AXT, Inc. heads into its July 30 earnings report with one of the starkest internal contradictions in the semiconductor materials space: short interest at a multi-week high, yet options traders running the most bullish they have been all year.
Short sellers have accelerated hard. Bears now control 25.2% of the free float — up 45% in a single week, the fastest build in the 30-day window tracked here. That is a meaningful step-up from the 19.1% flagged in last week's note, itself described as active rebuilding. The move has been concentrated: the largest daily jump landed on July 9, when positions extended sharply before holding near those levels through the week. At 11.3 million shares short, this is the highest conviction bears have shown in months. The ORTEX short score has ticked up to 55.3, its highest reading in the recent history shown, consistent with rising short pressure.
The borrow market, however, offers no amplifier for that conviction. Availability is wide at 374% — roughly three-and-a-half shares available for every one already borrowed — and cost to borrow is a negligible 0.50%, up 21% on the week but still barely above zero in absolute terms. Bears can add freely at almost no carry cost. There is no mechanical squeeze pressure. The short build looks deliberate and unhurried, not a desperate scramble in a constrained pool.
Options positioning flatly contradicts the short story. The put/call ratio has collapsed to 0.60, more than two standard deviations below its 20-day average of 0.87 — the most call-heavy reading in the past year. Six weeks ago, the ratio was above 1.05, reflecting heavy put demand as the stock was falling. That defensive posture has unwound completely. Options traders appear to be positioning for upside into the July 30 print, even as short sellers rebuild aggressively on the other side.
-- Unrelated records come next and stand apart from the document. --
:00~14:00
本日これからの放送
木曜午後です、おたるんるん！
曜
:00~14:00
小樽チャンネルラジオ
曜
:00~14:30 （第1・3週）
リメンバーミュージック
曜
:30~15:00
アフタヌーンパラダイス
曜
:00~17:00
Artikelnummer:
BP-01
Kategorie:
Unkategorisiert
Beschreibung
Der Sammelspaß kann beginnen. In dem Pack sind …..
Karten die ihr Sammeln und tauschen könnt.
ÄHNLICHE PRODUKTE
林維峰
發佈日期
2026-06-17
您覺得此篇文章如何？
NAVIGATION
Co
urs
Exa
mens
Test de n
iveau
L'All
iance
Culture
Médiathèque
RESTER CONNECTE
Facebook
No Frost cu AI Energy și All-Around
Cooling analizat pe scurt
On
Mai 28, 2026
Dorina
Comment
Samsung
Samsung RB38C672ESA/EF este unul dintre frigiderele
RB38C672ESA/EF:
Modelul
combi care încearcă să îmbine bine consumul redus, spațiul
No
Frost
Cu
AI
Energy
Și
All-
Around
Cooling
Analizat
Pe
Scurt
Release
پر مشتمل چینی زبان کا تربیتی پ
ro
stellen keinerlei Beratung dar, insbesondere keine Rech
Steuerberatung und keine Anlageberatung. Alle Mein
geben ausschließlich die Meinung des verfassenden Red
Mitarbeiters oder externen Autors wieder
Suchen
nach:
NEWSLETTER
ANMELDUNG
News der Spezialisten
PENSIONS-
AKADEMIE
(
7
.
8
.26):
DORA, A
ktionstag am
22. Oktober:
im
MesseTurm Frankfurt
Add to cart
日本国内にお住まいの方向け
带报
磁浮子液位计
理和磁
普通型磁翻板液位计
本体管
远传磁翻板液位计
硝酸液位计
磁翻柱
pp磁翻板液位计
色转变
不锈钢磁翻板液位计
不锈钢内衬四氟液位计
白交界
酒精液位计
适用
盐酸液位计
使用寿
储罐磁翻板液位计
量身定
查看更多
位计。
The Street backdrop supports a cautiously constructive read, though analyst data here carries a lag. Wedbush has been the most active voice, raising its Outperform target twice in rapid succession around the April earnings beat — first from $28 to $80, then to $93. B. Riley holds at Neutral with a $21 target, a significant divergence that reflects genuine disagreement about the company's near-term revenue trajectory. The bull case centres on record InP substrate backlog and expanding capacity for data-centre optical interconnects. The bear case flags rising operating costs, raw material headwinds, and execution risk around export permits and the proposed China STAR Market IPO. Valuation is stretched on most measures — the trailing PE is above 135 and EV/EBITDA near 100 — though both have compressed sharply over the past 30 days as the stock retraced from its June highs above $115. EPS momentum scores are exceptional, ranking in the 86th and 100th percentiles on 30-day and 90-day windows respectively, which explains why Wedbush has stuck with its bullish stance despite the multiple compression.
Insider activity adds a complicating layer. Lead Independent Director Jesse Chen sold heavily through early-to-mid June — 13 separate transactions totalling more than 56,000 shares between June 2 and June 15, at prices ranging from $87 to $115. Director David Chang also sold 8,333 shares on June 15 at around $111. The stock now trades at $57.57, roughly half the price at which those insiders were selling. The 90-day net insider figure is technically positive at $29 million, but that reflects earlier buying activity; the most recent cluster was uniformly directional: out. That selling at the top, noted in last week's article as a $21 million event, has since grown in scale and reinforces the picture of insiders who saw the valuation as full long before the market agreed.
Among correlated peers, TSEM stands out this week, up 20.6% — the strongest move in the group and a reminder that the semiconductor materials space can move sharply on discrete demand signals. SMTC added nearly 12%. AXTI itself managed just a 14% single-day bounce on July 14 but is essentially flat on the week, suggesting the rebound has not yet resolved the broader downtrend from June.
With earnings confirmed for July 30 after market close, the next two weeks will be defined less by whether InP demand is real — the backlog data and Wedbush's conviction suggest it is — and more by whether the company can demonstrate revenue conversion against the capacity and licensing constraints the bears are pricing in.